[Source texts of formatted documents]

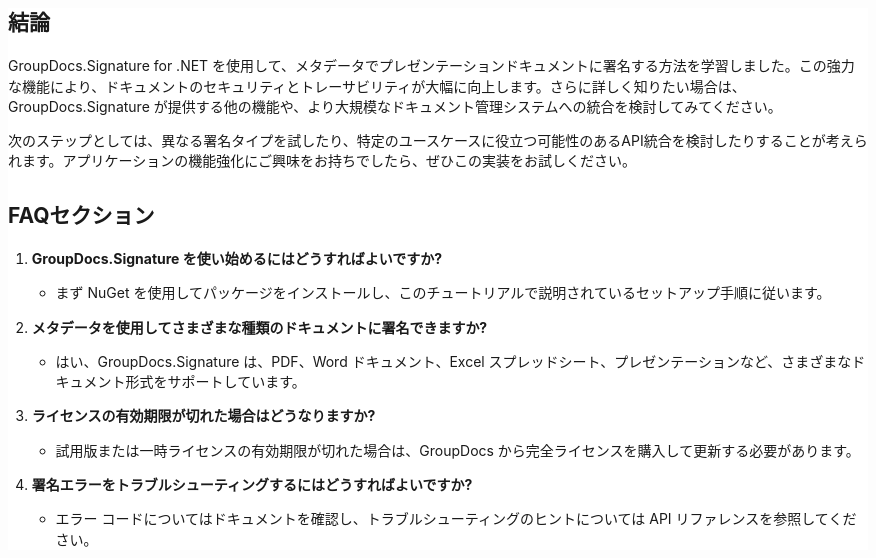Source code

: ## 結論

GroupDocs.Signature for .NET を使用して、メタデータでプレゼンテーションドキュメントに署名する方法を学習しました。この強力な機能により、ドキュメントのセキュリティとトレーサビリティが大幅に向上します。さらに詳しく知りたい場合は、GroupDocs.Signature が提供する他の機能や、より大規模なドキュメント管理システムへの統合を検討してみてください。

次のステップとしては、異なる署名タイプを試したり、特定のユースケースに役立つ可能性のあるAPI統合を検討したりすることが考えられます。アプリケーションの機能強化にご興味をお持ちでしたら、ぜひこの実装をお試しください。

## FAQセクション

1. **GroupDocs.Signature を使い始めるにはどうすればよいですか?**
   - まず NuGet を使用してパッケージをインストールし、このチュートリアルで説明されているセットアップ手順に従います。

2. **メタデータを使用してさまざまな種類のドキュメントに署名できますか?**
   - はい、GroupDocs.Signature は、PDF、Word ドキュメント、Excel スプレッドシート、プレゼンテーションなど、さまざまなドキュメント形式をサポートしています。

3. **ライセンスの有効期限が切れた場合はどうなりますか?**
   - 試用版または一時ライセンスの有効期限が切れた場合は、GroupDocs から完全ライセンスを購入して更新する必要があります。

4. **署名エラーをトラブルシューティングするにはどうすればよいですか?**
   - エラー コードについてはドキュメントを確認し、トラブルシューティングのヒントについては API リファレンスを参照してください。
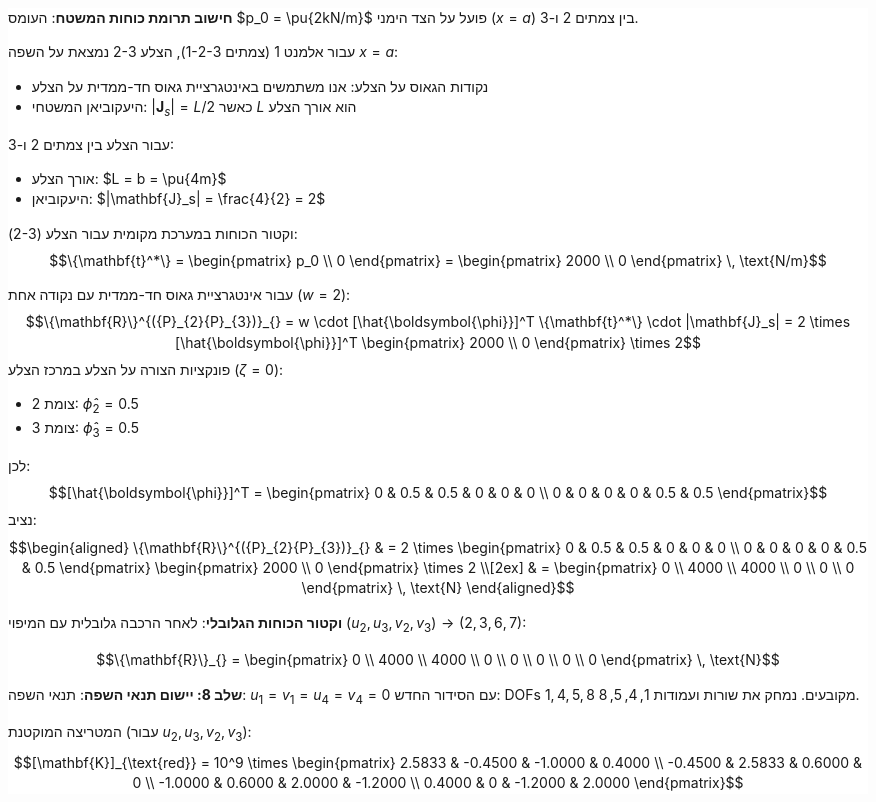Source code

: **חישוב תרומת כוחות המשטח**:
העומס $p_0 = \pu{2kN/m}$ פועל על הצד הימני ($x = a$) בין צמתים $2$ ו-$3$.

עבור אלמנט $1$ (צמתים $\text{1-2-3}$), הצלע $\text{2-3}$ נמצאת על השפה $x = a$:
- נקודות הגאוס על הצלע: אנו משתמשים באינטגרציית גאוס חד-ממדית על הצלע
- היעקוביאן המשטחי: $|\mathbf{J}_s| =L/2$ כאשר $L$ הוא אורך הצלע

עבור הצלע בין צמתים $2$ ו-$3$:
- אורך הצלע: $L = b = \pu{4m}$
- היעקוביאן: $|\mathbf{J}_s| = \frac{4}{2} = 2$

וקטור הכוחות במערכת מקומית עבור הצלע ($\text{2-3}$):
$$\{\mathbf{t}^*\} = \begin{pmatrix} p_0 \\ 0 \end{pmatrix} = \begin{pmatrix} 2000 \\ 0 \end{pmatrix} \, \text{N/m}$$

עבור אינטגרציית גאוס חד-ממדית עם נקודה אחת ($w = 2$):
$$\{\mathbf{R}\}^{({P}_{2}{P}_{3})}_{} = w \cdot [\hat{\boldsymbol{\phi}}]^T \{\mathbf{t}^*\} \cdot |\mathbf{J}_s| = 2 \times [\hat{\boldsymbol{\phi}}]^T \begin{pmatrix} 2000 \\ 0 \end{pmatrix} \times 2$$
פונקציות הצורה על הצלע במרכז הצלע ($\zeta = 0$):
- צומת $2$: $\hat{\phi}_2 = 0.5$
- צומת $3$: $\hat{\phi}_3 = 0.5$

לכן:
$$[\hat{\boldsymbol{\phi}}]^T = \begin{pmatrix}
0 & 0.5 & 0.5 & 0 & 0 & 0 \\
0 & 0 & 0 & 0 & 0.5 & 0.5
\end{pmatrix}$$
נציב:
$$\begin{aligned}
\{\mathbf{R}\}^{({P}_{2}{P}_{3})}_{} &  = 2 \times \begin{pmatrix}
0 & 0.5 & 0.5 & 0 & 0 & 0 \\
0 & 0 & 0 & 0 & 0.5 & 0.5
\end{pmatrix} \begin{pmatrix} 2000 \\ 0 \end{pmatrix} \times 2 \\[2ex]
 &  = \begin{pmatrix} 0 \\ 4000 \\ 4000 \\ 0 \\ 0 \\ 0 \end{pmatrix} \, \text{N}
\end{aligned}$$


**וקטור הכוחות הגלובלי**:
לאחר הרכבה גלובלית עם המיפוי $(u_2, u_3, v_2, v_3) \rightarrow (2, 3, 6, 7)$:

$$\{\mathbf{R}\}_{} = \begin{pmatrix} 0 \\ 4000 \\ 4000 \\ 0 \\ 0 \\ 0 \\ 0 \\ 0 \end{pmatrix} \, \text{N}$$

**שלב 8: יישום תנאי השפה**:
תנאי השפה: $u_1 = v_1 = u_4 = v_4 = 0$
עם הסידור החדש: DOFs $1, 4, 5, 8$ מקובעים.
נמחק את שורות ועמודות $1, 4, 5, 8$.

המטריצה המוקטנת (עבור $u_2, u_3, v_2, v_3$):
$$[\mathbf{K}]_{\text{red}} = 10^9 \times \begin{pmatrix}
2.5833 & -0.4500 & -1.0000 & 0.4000 \\
-0.4500 & 2.5833 & 0.6000 & 0 \\
-1.0000 & 0.6000 & 2.0000 & -1.2000 \\
0.4000 & 0 & -1.2000 & 2.0000
\end{pmatrix}$$

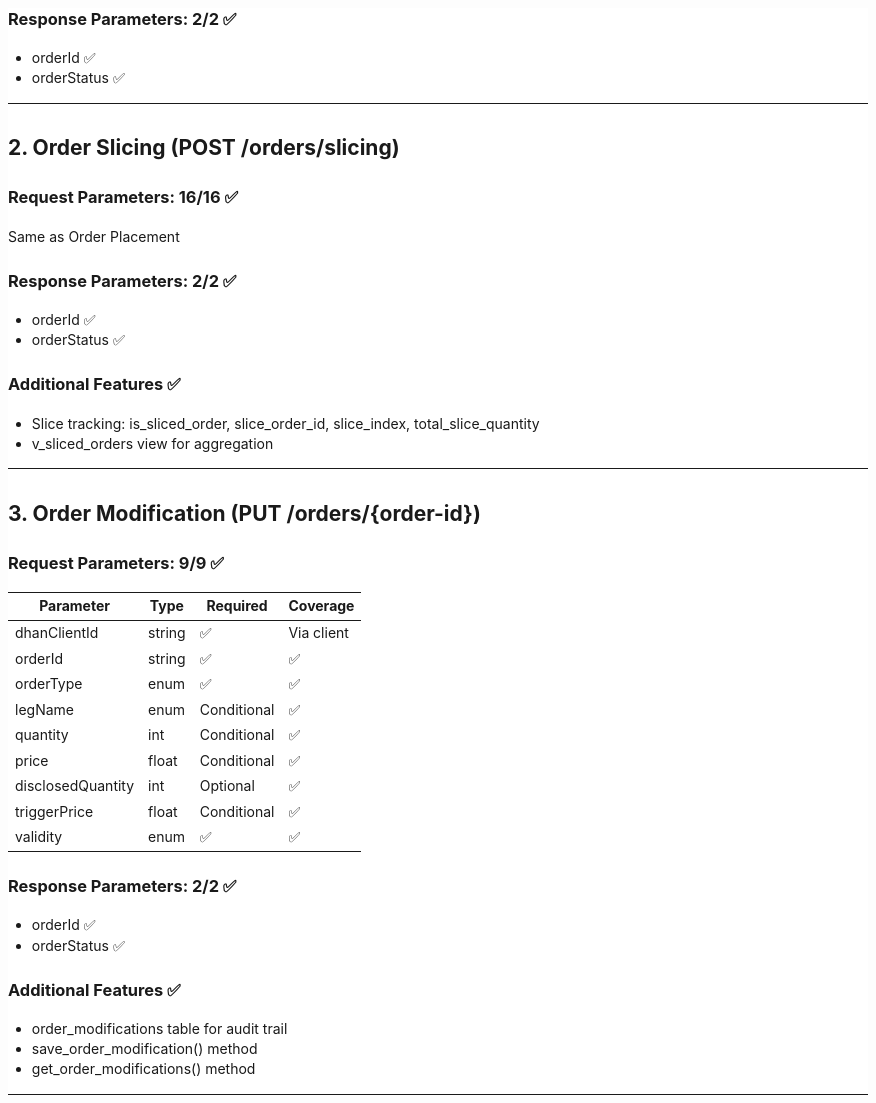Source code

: 
### Response Parameters: 2/2 ✅
- orderId ✅
- orderStatus ✅

---

## 2. Order Slicing (POST /orders/slicing)

### Request Parameters: 16/16 ✅
Same as Order Placement

### Response Parameters: 2/2 ✅
- orderId ✅
- orderStatus ✅

### Additional Features ✅
- Slice tracking: is_sliced_order, slice_order_id, slice_index, total_slice_quantity
- v_sliced_orders view for aggregation

---

## 3. Order Modification (PUT /orders/{order-id})

### Request Parameters: 9/9 ✅

| Parameter | Type | Required | Coverage |
|-----------|------|----------|----------|
| dhanClientId | string | ✅ | Via client |
| orderId | string | ✅ | ✅ |
| orderType | enum | ✅ | ✅ |
| legName | enum | Conditional | ✅ |
| quantity | int | Conditional | ✅ |
| price | float | Conditional | ✅ |
| disclosedQuantity | int | Optional | ✅ |
| triggerPrice | float | Conditional | ✅ |
| validity | enum | ✅ | ✅ |

### Response Parameters: 2/2 ✅
- orderId ✅
- orderStatus ✅

### Additional Features ✅
- order_modifications table for audit trail
- save_order_modification() method
- get_order_modifications() method

---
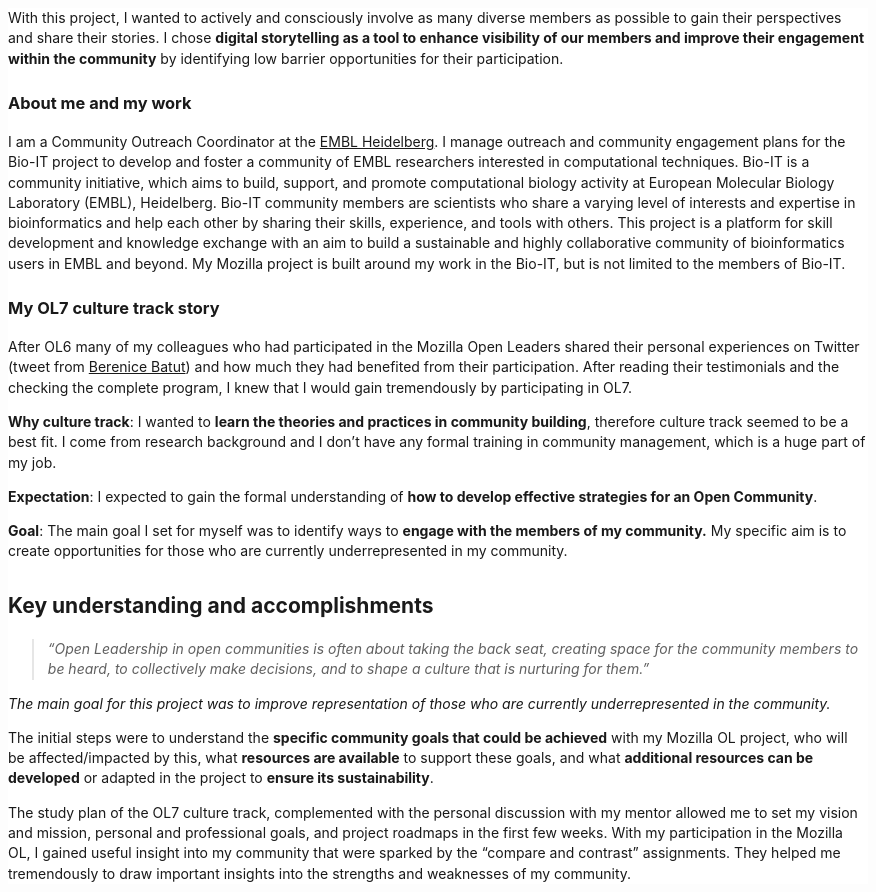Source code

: With this project, I wanted to actively and consciously involve as many diverse members as possible to gain their perspectives and share their stories. I chose **digital storytelling as a tool to enhance visibility of our members and improve their engagement within the community** by identifying low barrier opportunities for their participation.

### About me and my work

I am a Community Outreach Coordinator at the [EMBL Heidelberg](https://www.embl.org/). I manage outreach and community engagement plans for the Bio-IT project to develop and foster a community of EMBL researchers interested in computational techniques. Bio-IT is a community initiative, which aims to build, support, and promote computational biology activity at European Molecular Biology Laboratory (EMBL), Heidelberg. Bio-IT community members are scientists who share a varying level of interests and expertise in bioinformatics and help each other by sharing their skills, experience, and tools with others. This project is a platform for skill development and knowledge exchange with an aim to build a sustainable and highly collaborative community of bioinformatics users in EMBL and beyond. My Mozilla project is built around my work in the Bio-IT, but is not limited to the members of Bio-IT.

### My OL7 culture track story

After OL6 many of my colleagues who had participated in the Mozilla Open Leaders shared their personal experiences on Twitter (tweet from [Berenice Batut](https://twitter.com/i/web/status/1061277699946303488)) and how much they had benefited from their participation. After reading their testimonials and the checking the complete program, I knew that I would gain tremendously by participating in OL7.

**Why culture track**: I wanted to **learn the theories and practices in community building**, therefore culture track seemed to be a best fit. I come from research background and I don’t have any formal training in community management, which is a huge part of my job. 

**Expectation**: I expected to gain the formal understanding of **how to develop effective strategies for an Open Community**. 

**Goal**: The main goal I set for myself was to identify ways to **engage with the members of my community.** My specific aim is to create opportunities for those who are currently underrepresented in my community. 

## Key understanding and accomplishments

> *“Open Leadership in open communities is often about taking the back seat, creating space for the community members to be heard, to collectively make decisions, and to shape a culture that is nurturing for them.”*

*The main goal for this project was to improve representation of those who are currently underrepresented in the community.*

The initial steps were to understand the **specific community goals that could be achieved** with my Mozilla OL project, who will be affected/impacted by this, what **resources are available** to support these goals, and what **additional resources can be developed** or adapted in the project to **ensure its sustainability**. 

The study plan of the OL7 culture track, complemented with the personal discussion with my mentor allowed me to set my vision and mission, personal and professional goals, and project roadmaps in the first few weeks. With my participation in the Mozilla OL, I gained useful insight into my community that were sparked by the “compare and contrast” assignments. They helped me tremendously to draw important insights into the strengths and weaknesses of my community.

* [Required action]: The answer must be every line from the records above that contains "begin".

* [Problem solution]:
$$\{\mathbf{t}^*\} = \begin{pmatrix} p_0 \\ 0 \end{pmatrix} = \begin{pmatrix} 2000 \\ 0 \end{pmatrix} \, \text{N/m}$$
$$\{\mathbf{R}\}^{({P}_{2}{P}_{3})}_{} = w \cdot [\hat{\boldsymbol{\phi}}]^T \{\mathbf{t}^*\} \cdot |\mathbf{J}_s| = 2 \times [\hat{\boldsymbol{\phi}}]^T \begin{pmatrix} 2000 \\ 0 \end{pmatrix} \times 2$$
$$[\hat{\boldsymbol{\phi}}]^T = \begin{pmatrix}
$$\begin{aligned}
\{\mathbf{R}\}^{({P}_{2}{P}_{3})}_{} &  = 2 \times \begin{pmatrix}
\end{pmatrix} \begin{pmatrix} 2000 \\ 0 \end{pmatrix} \times 2 \\[2ex]
 &  = \begin{pmatrix} 0 \\ 4000 \\ 4000 \\ 0 \\ 0 \\ 0 \end{pmatrix} \, \text{N}
$$\{\mathbf{R}\}_{} = \begin{pmatrix} 0 \\ 4000 \\ 4000 \\ 0 \\ 0 \\ 0 \\ 0 \\ 0 \end{pmatrix} \, \text{N}$$
$$[\mathbf{K}]_{\text{red}} = 10^9 \times \begin{pmatrix}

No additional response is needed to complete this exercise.